-- Work request 1 --
According to the blog post, where is the live eagle cam located?
-- Work request 2 --
Write out the part of the blog post starting with "January 27, 2011" and going on through "looking for sticks.", word for word.

-- Passage for review --
####################
EAGLES!

January 27, 2011 • 4:52 am

There’s an eagle in the nest on the the live Eaglecam. If you’re awake, go look!  I’ll keep the site visible on my spare laptop much of today and post here with the time (EST) when I see eagles.  Check back from time to time.

6:52 EST: EAGLES: two of them! What magnificent birds!  One of them is bringing sticks to the nest, which is obviously still being built.  Eggs and chicks to come!

7:54 EST: Both eagles still there; they’re building the nest.

9:00 EST: Eagles out hunting or looking for sticks.

9:32 EST:  Both eagles back in the nest, busily tucking in sticks.

Eagle cam!

January 26, 2011 • 4:19 pm

Okay, there’s a live eagle cam at the Norfolk Botanical Gardens in Virginia, and it’s trained on a nest where a gorgeous pair of bald eagles (Haliaeetus leucocephalus) may soon be raising a brood.

I don’t see any eggs yet, but a daily slideshow definitely shows eagles in the nest.  Here’s one of 23 images from today (Jan. 26):

Alert readers: post below immediately if you see the eagles.

h/t: Hempenstein

Ecklund calls for university scientists to talk more about religion

January 26, 2011 • 11:10 am

Elaine Ecklund’s Templeton-funded book, Science vs. Religion: What Scientists Really Think, was a prime example of how to frame disagreeable data by distorting it, Faced with data showing that scientists, especially at “elite” universities, are largely atheistic, she talked repeatedly about “spirituality,” hoping that readers would unconsciously make the elision between “spiritual” and “religious.”  She also counted as “religious” those scientists who align themselves with a “religious tradition.”  (I’m one of these, for although I’m an atheist I frequently tell people I’m Jewish.)  And Ecklund’s been doing this frenetic framing ever since her book came out.  Such is the power of Templeton money.
####################
-- Material shown --
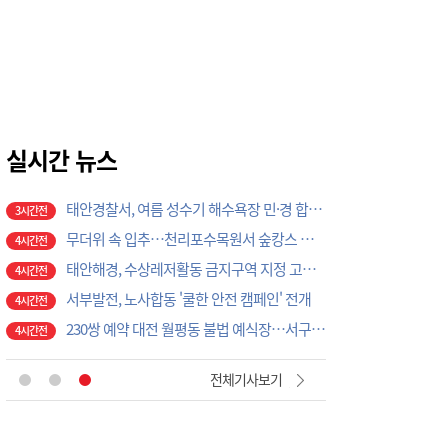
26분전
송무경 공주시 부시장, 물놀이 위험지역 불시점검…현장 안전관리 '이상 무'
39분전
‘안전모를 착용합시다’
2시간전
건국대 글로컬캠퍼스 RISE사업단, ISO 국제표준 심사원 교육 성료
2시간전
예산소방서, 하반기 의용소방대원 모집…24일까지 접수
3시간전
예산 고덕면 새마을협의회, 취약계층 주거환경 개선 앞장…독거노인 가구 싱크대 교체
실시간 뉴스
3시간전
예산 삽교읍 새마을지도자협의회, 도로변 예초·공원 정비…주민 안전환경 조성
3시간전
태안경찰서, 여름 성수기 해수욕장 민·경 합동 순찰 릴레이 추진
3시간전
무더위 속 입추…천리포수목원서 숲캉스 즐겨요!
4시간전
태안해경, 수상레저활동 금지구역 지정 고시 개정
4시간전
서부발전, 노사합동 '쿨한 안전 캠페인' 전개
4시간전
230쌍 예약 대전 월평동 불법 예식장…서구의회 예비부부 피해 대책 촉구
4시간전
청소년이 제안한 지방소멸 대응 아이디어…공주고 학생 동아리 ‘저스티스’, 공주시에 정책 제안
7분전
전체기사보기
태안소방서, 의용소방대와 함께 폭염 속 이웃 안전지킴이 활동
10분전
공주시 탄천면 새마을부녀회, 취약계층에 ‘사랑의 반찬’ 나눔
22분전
####################
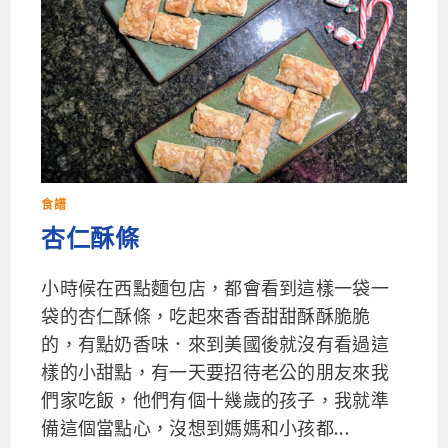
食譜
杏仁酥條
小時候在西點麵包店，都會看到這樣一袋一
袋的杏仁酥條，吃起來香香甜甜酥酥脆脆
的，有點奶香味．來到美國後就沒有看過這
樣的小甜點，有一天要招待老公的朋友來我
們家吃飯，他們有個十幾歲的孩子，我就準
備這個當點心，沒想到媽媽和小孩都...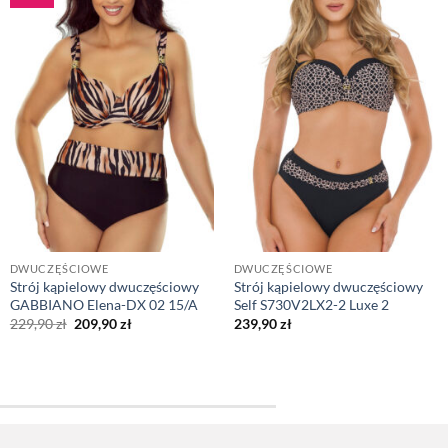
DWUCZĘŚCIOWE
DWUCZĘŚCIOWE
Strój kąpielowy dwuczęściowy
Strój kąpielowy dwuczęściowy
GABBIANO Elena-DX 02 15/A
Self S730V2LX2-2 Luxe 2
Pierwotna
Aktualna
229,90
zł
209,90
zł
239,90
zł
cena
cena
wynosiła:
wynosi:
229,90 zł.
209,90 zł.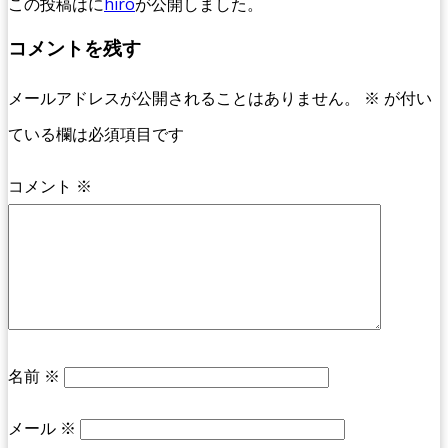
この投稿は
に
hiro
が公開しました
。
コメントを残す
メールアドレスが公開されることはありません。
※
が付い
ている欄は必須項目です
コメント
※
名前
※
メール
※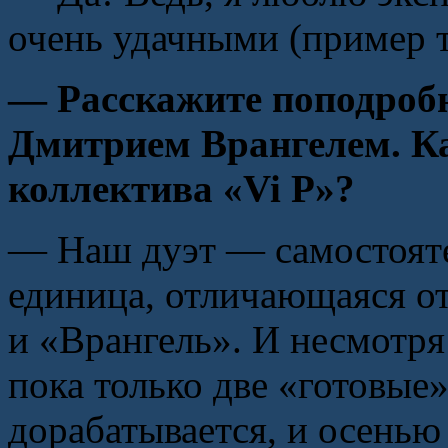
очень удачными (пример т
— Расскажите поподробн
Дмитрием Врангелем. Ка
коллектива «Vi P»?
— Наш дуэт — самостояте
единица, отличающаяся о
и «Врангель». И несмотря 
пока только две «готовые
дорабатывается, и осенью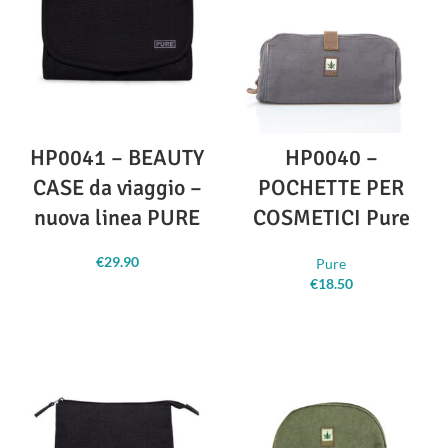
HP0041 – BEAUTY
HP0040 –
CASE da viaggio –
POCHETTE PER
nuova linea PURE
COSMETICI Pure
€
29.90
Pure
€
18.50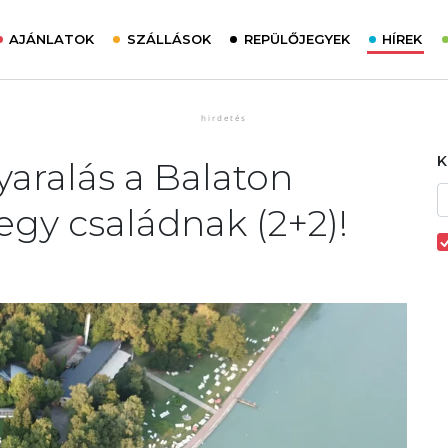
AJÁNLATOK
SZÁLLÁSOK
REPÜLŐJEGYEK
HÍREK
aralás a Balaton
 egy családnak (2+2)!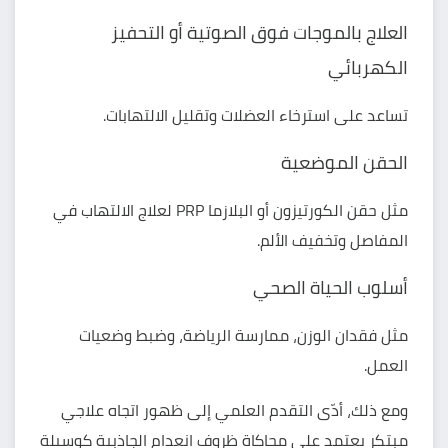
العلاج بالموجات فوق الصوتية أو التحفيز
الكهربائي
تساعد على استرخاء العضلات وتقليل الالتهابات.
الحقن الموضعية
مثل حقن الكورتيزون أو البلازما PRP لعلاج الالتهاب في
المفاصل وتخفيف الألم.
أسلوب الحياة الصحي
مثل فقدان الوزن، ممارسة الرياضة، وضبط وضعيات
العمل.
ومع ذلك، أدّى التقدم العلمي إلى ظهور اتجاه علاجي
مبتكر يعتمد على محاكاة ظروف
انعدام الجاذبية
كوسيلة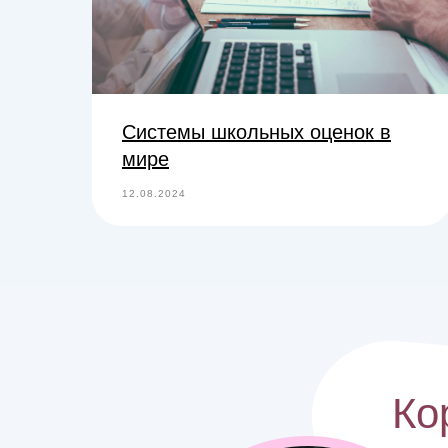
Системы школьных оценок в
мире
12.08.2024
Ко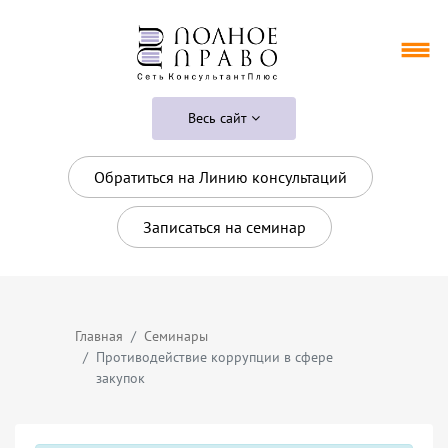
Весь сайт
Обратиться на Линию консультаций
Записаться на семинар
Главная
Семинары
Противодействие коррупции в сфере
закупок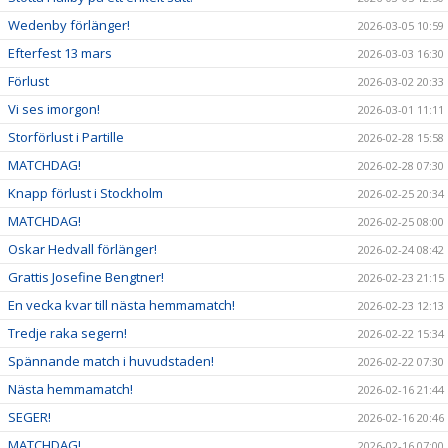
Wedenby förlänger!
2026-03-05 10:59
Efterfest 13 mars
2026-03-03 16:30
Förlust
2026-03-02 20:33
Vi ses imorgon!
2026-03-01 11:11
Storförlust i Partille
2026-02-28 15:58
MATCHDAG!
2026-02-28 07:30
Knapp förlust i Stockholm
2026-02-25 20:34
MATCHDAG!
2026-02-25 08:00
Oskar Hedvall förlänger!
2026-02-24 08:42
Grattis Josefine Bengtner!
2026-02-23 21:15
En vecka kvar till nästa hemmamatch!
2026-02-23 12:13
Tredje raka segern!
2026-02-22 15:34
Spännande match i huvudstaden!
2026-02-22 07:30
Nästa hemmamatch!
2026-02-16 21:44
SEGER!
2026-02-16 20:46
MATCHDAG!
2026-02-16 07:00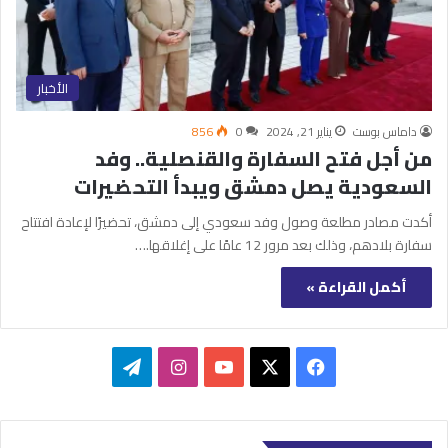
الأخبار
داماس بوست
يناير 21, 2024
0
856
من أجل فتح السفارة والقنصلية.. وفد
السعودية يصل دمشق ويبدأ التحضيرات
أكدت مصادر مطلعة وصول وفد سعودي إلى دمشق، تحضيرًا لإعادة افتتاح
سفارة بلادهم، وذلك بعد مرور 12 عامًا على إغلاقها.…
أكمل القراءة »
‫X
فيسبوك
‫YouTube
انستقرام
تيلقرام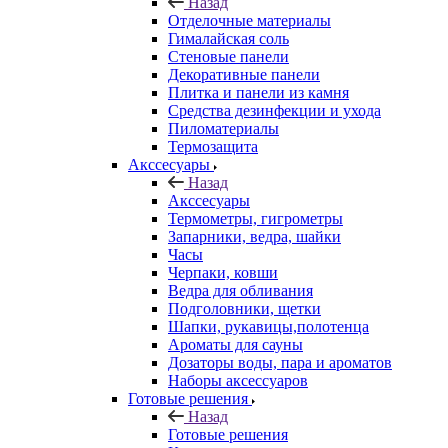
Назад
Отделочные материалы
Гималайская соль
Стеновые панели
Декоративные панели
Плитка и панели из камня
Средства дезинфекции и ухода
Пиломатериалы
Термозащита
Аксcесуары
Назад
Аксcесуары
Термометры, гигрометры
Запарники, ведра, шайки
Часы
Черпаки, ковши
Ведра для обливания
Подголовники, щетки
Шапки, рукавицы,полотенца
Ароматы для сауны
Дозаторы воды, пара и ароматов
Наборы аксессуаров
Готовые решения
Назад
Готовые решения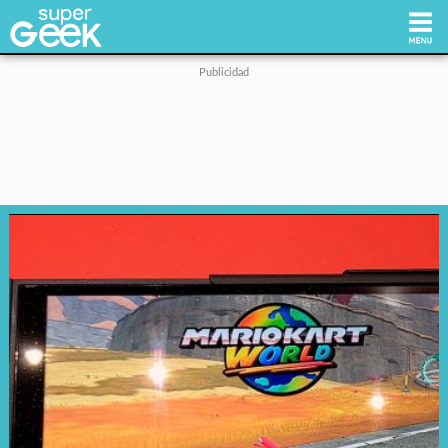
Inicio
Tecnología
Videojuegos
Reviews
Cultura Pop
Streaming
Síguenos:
####################
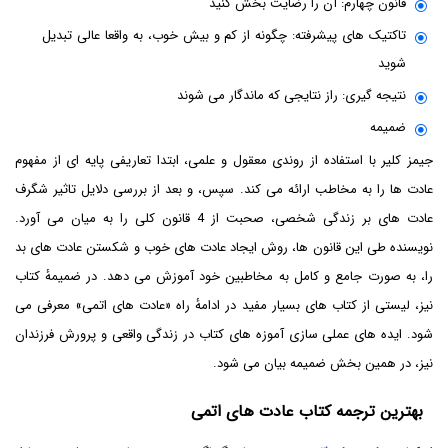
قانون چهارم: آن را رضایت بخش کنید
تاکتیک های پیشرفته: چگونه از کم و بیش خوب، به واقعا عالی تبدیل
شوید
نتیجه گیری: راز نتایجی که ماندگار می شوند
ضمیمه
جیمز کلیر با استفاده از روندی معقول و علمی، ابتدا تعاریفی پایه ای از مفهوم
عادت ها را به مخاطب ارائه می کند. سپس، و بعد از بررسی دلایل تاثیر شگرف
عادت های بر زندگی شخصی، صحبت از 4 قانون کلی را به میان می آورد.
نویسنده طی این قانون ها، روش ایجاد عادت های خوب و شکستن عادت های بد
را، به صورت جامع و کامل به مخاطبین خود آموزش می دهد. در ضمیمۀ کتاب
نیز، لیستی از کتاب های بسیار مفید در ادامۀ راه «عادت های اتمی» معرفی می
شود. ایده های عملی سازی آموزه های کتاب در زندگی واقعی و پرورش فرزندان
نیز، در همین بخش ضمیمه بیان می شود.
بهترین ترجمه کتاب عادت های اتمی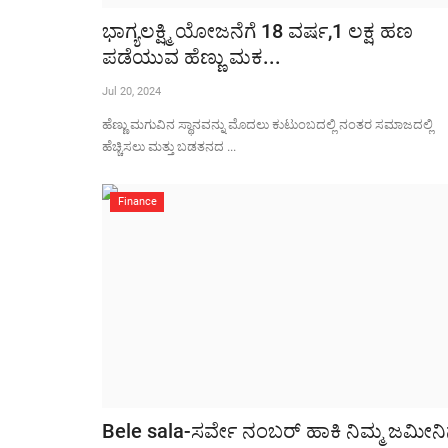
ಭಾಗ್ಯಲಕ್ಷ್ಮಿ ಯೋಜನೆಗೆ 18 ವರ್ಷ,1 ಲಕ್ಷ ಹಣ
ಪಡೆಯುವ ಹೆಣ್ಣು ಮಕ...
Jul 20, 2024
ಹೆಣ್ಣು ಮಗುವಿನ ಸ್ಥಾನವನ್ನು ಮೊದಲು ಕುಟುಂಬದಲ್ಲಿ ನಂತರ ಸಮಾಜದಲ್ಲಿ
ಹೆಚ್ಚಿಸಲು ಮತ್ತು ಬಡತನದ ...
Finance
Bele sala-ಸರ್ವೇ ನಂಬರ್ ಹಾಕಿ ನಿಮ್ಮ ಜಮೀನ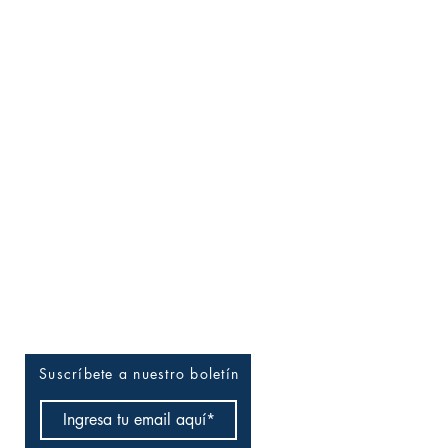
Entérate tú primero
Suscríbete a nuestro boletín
####################
-- Your solution 1 --
At the Norfolk Botanical Gardens in Virginia.

-- Your solution 2 --
January 27, 2011 • 4:52 am

There’s an eagle in the nest on the the live Eaglecam. If you’re awake, go look!  I’ll keep the site visible on my spare laptop much of today and post here with the time (EST) when I see eagles.  Check back from time to time.

6:52 EST: EAGLES: two of them! What magnificent birds!  One of them is bringing sticks to the nest, which is obviously still being built.  Eggs and chicks to come!

7:54 EST: Both eagles still there; they’re building the nest.

9:00 EST: Eagles out hunting or looking for sticks.